● **GIVEN RECORDS**:
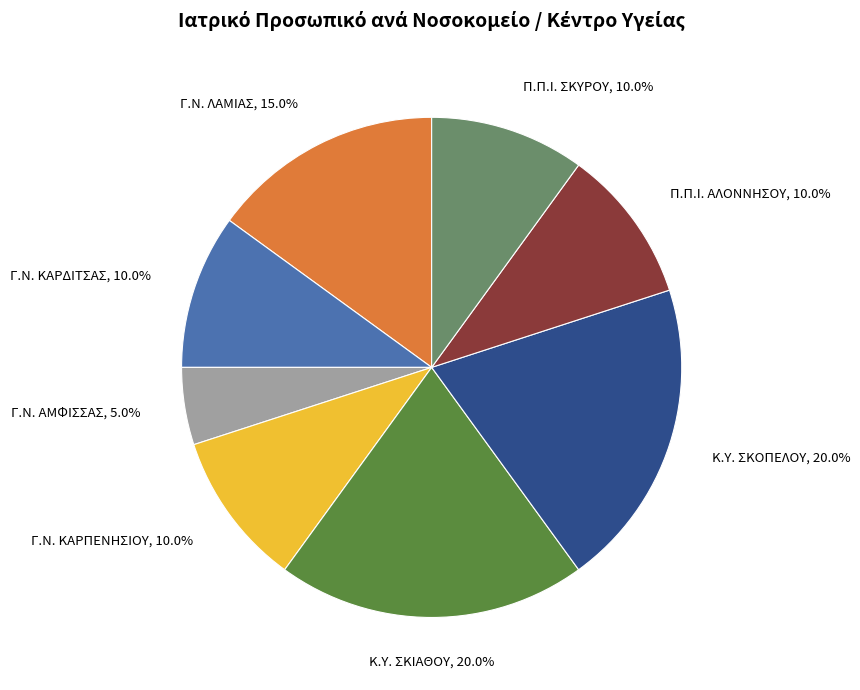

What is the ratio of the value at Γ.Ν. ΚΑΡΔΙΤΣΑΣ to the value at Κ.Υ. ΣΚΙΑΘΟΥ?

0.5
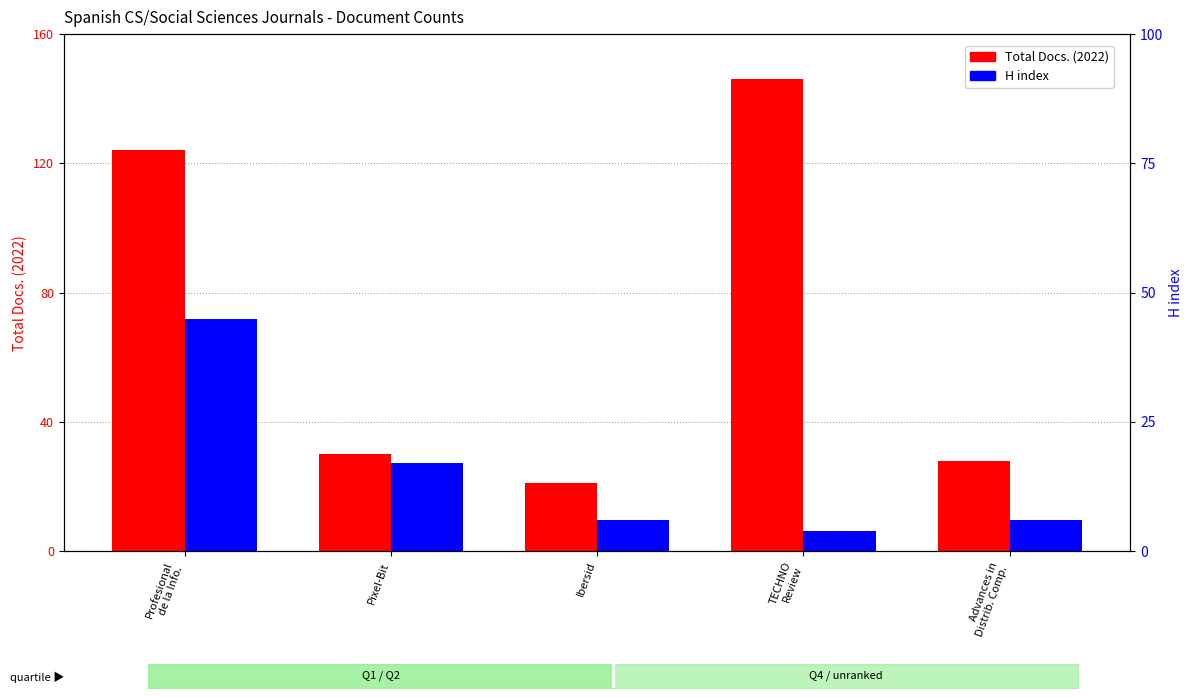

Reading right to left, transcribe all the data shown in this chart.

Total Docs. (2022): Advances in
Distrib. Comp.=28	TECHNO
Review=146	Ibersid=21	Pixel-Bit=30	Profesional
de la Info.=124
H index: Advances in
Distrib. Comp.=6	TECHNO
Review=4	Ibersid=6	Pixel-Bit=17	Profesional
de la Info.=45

--

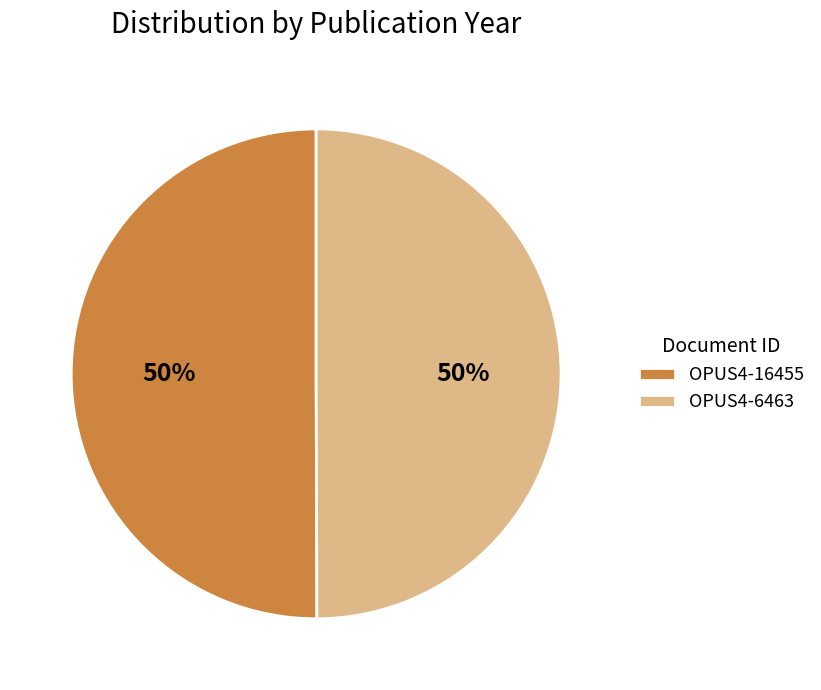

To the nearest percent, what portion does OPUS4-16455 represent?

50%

● **WHAT THE TASK REQUIRES**:
Switch "chart" to "graph" in the part that opens with the line containing "What is the" and closes with the line containing "Reading right to". Write that part out again with the pictures left out.

● **RESULT BELOW**:
What is the ratio of the value at Γ.Ν. ΚΑΡΔΙΤΣΑΣ to the value at Κ.Υ. ΣΚΙΑΘΟΥ?

0.5

Reading right to left, transcribe all the data shown in this graph.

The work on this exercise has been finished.